▸ TASK ITEM:
Write the next part of the guide below on running Steam with Wine, starting after its final sentence.

TODO: Add a guide to get Steam running and additional information

Step 1: Setting up Wine

First of all you have to set up a working Wine installation.

Installing Wine

TODO: Add install guides for other popular distributions

Gentoo

Install Wine with emerge wine. In order to get the most recent Wine version you have to put app-emulation/wine ~{arch}. Replace {arch} with the architecture of your linux installation, e.g. x86 or amd64. (This step maybe has to be done for possible dependencies as well.)

Other distributions / manual installation

There are packages for several other linux distributions and a source tarball available on the official download page.

Installing required fonts

Steam uses the font Tahoma which is included in all Windows versions, but is not available on Linux. This will result in invisible text when running Steam without installing Tahoma first.
The easiest way to work around this issue is to put a copy of tahoma.ttf from a Windows installation (%WINDIR%\Fonts) to ~/.wine/drive_c/windows/fonts.

Step 2: Installing Steam

Download the installer, open a terminal and change to the download directory. Run wine SteamInstall.exe and follow the instructions. After that Steam is installed in Wine's "virtual" Windows drive, usually ~/.wine/drive_c/Programs/Valve/Steam.

Saved data entries:
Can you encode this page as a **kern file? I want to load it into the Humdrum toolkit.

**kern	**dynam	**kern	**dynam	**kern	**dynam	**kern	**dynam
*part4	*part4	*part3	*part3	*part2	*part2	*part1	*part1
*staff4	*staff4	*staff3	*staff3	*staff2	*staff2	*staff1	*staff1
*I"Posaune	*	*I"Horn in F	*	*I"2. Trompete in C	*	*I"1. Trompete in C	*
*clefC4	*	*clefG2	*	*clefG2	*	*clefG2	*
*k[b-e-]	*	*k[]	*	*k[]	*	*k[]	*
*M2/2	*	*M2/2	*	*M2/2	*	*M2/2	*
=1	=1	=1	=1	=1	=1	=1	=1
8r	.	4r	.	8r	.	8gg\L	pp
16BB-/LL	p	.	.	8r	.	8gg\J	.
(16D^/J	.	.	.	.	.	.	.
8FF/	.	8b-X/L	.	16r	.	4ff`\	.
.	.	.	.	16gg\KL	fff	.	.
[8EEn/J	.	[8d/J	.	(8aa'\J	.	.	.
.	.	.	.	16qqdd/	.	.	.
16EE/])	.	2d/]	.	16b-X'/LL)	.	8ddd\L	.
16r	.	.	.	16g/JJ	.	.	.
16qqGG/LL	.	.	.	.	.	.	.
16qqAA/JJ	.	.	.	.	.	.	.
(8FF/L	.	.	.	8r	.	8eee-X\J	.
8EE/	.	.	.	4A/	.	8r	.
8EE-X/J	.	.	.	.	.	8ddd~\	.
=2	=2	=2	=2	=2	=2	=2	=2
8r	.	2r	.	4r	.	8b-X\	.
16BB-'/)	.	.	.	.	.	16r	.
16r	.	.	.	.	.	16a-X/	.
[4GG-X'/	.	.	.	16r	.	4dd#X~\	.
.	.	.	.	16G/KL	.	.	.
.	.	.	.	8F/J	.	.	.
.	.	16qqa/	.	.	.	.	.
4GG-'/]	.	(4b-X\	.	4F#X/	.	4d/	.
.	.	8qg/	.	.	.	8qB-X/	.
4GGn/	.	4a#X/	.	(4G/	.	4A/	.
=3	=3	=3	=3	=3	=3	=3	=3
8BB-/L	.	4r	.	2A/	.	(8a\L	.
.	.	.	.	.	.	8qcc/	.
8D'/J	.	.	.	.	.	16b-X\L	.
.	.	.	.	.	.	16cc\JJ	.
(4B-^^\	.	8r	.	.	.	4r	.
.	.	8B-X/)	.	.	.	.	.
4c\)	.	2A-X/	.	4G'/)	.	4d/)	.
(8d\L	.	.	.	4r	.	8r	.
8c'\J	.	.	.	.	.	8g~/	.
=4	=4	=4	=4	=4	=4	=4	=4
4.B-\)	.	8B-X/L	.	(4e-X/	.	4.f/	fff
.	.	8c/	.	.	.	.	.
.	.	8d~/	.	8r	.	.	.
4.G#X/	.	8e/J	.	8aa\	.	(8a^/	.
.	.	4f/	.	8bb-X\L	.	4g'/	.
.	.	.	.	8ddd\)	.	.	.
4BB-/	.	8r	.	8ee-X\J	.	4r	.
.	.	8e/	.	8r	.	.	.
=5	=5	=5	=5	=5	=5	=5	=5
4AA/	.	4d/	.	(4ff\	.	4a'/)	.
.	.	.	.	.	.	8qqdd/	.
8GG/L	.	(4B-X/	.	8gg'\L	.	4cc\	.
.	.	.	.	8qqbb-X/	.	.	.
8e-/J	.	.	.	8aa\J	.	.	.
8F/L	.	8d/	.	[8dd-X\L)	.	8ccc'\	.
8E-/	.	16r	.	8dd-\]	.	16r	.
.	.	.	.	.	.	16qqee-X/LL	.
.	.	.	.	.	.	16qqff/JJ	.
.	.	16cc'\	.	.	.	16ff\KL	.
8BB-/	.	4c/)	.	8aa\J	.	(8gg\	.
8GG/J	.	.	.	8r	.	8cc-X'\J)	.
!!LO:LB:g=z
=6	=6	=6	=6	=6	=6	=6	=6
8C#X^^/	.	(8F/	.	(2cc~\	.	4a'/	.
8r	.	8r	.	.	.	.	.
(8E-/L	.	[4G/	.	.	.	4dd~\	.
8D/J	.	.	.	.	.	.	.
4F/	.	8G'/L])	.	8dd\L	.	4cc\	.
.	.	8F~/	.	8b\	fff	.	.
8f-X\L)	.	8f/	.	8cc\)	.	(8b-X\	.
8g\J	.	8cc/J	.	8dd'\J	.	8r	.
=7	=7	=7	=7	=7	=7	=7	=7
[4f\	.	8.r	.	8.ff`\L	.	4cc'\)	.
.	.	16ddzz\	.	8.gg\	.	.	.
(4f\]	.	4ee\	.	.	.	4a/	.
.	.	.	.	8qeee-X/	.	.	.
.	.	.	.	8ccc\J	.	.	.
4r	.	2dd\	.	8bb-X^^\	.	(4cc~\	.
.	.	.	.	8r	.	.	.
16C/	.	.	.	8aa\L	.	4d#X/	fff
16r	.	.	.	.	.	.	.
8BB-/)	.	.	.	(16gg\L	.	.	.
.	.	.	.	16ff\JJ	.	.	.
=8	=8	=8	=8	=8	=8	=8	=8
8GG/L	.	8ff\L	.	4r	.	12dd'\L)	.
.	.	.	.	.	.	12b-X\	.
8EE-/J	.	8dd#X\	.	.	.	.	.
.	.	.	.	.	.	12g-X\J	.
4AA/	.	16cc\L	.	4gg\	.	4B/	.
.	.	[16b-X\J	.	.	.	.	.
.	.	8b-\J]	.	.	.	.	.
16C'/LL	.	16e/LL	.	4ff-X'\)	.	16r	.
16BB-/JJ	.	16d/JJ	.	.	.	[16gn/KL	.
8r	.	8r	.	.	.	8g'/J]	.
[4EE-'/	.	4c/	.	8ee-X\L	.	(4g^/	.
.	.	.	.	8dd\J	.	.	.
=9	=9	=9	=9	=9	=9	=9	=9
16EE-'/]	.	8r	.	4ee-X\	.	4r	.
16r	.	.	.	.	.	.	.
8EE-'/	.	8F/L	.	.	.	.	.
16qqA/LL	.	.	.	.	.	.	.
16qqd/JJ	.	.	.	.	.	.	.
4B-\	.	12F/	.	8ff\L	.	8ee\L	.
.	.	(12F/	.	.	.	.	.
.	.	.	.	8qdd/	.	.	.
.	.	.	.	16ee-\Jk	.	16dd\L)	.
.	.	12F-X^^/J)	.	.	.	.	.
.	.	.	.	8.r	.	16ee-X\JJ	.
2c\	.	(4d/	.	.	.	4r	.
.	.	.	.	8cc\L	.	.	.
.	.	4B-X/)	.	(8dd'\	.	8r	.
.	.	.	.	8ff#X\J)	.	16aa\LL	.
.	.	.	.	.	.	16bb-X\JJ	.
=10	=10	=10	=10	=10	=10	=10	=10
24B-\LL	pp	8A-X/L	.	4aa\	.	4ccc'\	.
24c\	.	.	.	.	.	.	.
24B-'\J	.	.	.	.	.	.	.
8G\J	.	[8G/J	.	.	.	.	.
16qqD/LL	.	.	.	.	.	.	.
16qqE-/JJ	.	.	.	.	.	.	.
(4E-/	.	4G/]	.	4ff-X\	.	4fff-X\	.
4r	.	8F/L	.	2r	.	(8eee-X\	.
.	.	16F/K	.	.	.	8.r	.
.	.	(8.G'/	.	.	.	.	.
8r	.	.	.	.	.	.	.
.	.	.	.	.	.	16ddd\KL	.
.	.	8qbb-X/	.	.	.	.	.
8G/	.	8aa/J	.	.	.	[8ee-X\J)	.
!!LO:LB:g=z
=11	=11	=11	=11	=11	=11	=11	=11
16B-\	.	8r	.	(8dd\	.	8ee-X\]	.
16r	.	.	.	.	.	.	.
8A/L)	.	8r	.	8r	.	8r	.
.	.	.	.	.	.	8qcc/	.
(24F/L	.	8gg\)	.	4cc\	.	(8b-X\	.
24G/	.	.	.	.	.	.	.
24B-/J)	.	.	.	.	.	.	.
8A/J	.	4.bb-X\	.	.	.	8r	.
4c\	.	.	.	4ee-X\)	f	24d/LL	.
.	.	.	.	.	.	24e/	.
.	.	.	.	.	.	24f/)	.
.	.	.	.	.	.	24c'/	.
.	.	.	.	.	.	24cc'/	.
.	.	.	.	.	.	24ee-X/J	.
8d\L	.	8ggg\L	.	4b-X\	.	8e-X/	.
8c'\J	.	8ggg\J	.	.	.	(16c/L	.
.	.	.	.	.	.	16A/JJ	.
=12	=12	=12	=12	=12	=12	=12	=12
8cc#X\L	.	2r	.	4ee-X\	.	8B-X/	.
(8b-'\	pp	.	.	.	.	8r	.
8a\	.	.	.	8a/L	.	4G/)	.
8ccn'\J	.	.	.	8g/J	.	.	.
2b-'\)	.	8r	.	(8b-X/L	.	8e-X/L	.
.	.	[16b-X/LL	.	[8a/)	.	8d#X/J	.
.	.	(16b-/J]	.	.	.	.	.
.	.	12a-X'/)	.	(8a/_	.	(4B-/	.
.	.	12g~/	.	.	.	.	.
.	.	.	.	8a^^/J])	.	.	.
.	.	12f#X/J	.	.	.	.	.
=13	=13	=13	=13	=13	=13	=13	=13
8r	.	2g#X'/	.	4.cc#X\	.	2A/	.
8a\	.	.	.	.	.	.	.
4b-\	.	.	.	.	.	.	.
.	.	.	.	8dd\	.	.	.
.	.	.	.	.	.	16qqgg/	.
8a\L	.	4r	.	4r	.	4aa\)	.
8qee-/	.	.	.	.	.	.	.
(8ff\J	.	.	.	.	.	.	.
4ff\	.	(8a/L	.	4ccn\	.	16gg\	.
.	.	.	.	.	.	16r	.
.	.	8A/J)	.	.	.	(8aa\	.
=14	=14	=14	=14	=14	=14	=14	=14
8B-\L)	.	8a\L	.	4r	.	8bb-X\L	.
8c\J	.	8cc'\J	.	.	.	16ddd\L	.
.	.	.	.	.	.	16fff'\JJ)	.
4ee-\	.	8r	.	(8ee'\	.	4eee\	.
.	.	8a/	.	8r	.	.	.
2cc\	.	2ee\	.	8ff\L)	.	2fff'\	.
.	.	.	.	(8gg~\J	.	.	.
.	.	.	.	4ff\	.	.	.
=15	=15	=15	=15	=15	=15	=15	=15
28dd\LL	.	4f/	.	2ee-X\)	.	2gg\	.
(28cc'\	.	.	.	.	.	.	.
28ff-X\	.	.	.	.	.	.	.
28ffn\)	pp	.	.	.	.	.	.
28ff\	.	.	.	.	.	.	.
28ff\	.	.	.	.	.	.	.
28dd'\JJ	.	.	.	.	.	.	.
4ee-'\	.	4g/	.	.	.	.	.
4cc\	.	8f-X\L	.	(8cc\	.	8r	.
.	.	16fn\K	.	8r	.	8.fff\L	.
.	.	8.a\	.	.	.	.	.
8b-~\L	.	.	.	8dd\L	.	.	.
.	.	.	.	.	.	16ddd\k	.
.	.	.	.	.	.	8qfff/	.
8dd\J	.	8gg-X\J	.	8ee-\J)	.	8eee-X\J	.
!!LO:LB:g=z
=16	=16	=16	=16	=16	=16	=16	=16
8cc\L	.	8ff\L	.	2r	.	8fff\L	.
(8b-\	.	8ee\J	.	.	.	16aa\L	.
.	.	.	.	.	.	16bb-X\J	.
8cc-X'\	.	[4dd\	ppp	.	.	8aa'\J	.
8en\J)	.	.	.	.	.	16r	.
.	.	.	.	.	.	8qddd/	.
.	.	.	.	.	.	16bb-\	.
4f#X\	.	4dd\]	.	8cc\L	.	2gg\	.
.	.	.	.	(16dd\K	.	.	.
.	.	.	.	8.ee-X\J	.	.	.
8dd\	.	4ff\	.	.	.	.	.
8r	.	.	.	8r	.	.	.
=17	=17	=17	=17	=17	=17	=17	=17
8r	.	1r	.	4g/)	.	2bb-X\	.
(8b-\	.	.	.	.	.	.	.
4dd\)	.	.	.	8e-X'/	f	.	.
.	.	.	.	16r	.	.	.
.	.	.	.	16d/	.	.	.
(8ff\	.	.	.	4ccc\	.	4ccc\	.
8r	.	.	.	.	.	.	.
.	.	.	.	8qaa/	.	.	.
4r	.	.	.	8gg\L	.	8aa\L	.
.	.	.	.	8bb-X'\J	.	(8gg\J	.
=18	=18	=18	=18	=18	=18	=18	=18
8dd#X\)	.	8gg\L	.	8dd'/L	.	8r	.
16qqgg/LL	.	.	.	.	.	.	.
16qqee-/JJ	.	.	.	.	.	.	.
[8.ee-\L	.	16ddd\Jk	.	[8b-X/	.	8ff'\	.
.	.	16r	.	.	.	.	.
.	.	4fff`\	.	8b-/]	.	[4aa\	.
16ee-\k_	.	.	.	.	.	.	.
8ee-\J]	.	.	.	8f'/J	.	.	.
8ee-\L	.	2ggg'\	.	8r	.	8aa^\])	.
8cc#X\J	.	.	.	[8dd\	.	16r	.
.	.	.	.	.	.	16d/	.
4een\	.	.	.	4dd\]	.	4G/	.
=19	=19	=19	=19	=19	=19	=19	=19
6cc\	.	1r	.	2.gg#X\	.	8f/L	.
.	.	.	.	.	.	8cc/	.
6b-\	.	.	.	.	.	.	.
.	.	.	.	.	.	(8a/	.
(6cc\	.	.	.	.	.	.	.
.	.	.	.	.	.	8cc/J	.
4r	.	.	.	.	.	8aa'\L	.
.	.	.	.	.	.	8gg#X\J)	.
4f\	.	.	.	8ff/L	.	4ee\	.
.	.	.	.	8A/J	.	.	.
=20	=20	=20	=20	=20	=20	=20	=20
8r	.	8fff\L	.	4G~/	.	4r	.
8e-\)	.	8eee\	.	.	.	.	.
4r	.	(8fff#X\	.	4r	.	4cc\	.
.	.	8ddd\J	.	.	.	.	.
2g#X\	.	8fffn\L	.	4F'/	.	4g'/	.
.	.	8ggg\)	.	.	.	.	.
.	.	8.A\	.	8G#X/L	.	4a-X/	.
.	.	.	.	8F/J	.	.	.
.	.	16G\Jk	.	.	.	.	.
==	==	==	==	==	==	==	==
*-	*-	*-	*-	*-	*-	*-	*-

▸ RESPONSE AREA:
Note.pngNote:The login window doesn't have keyboard focus when starting up. You have to right-click into the login field first.


Known Issues

Wine, Steam & ntfs-3g

ntfs-3g is a powerful user-mode driver for Linux which is capable of almost all file operations on NTFS partitions. Sadly, ntfs-3g and/or Wine are currently unable to work with a NTFS-based installation of Steam. Steam will crash with the following error:
Steam.exe (main exception): Cannot open blob archive file: CMultiFieldBlob(mem-mapped file): Failed to MapViewOfFile
Creating a Symlink to SteamApps on a NTFS partition doesn't work either. Steam will start up, but your GCFs will get corrupted. So you won't get around having duplicate GCFs for Linux and Windows if you plan on using Steam with both operating systems and having NTFS partitions for Windows.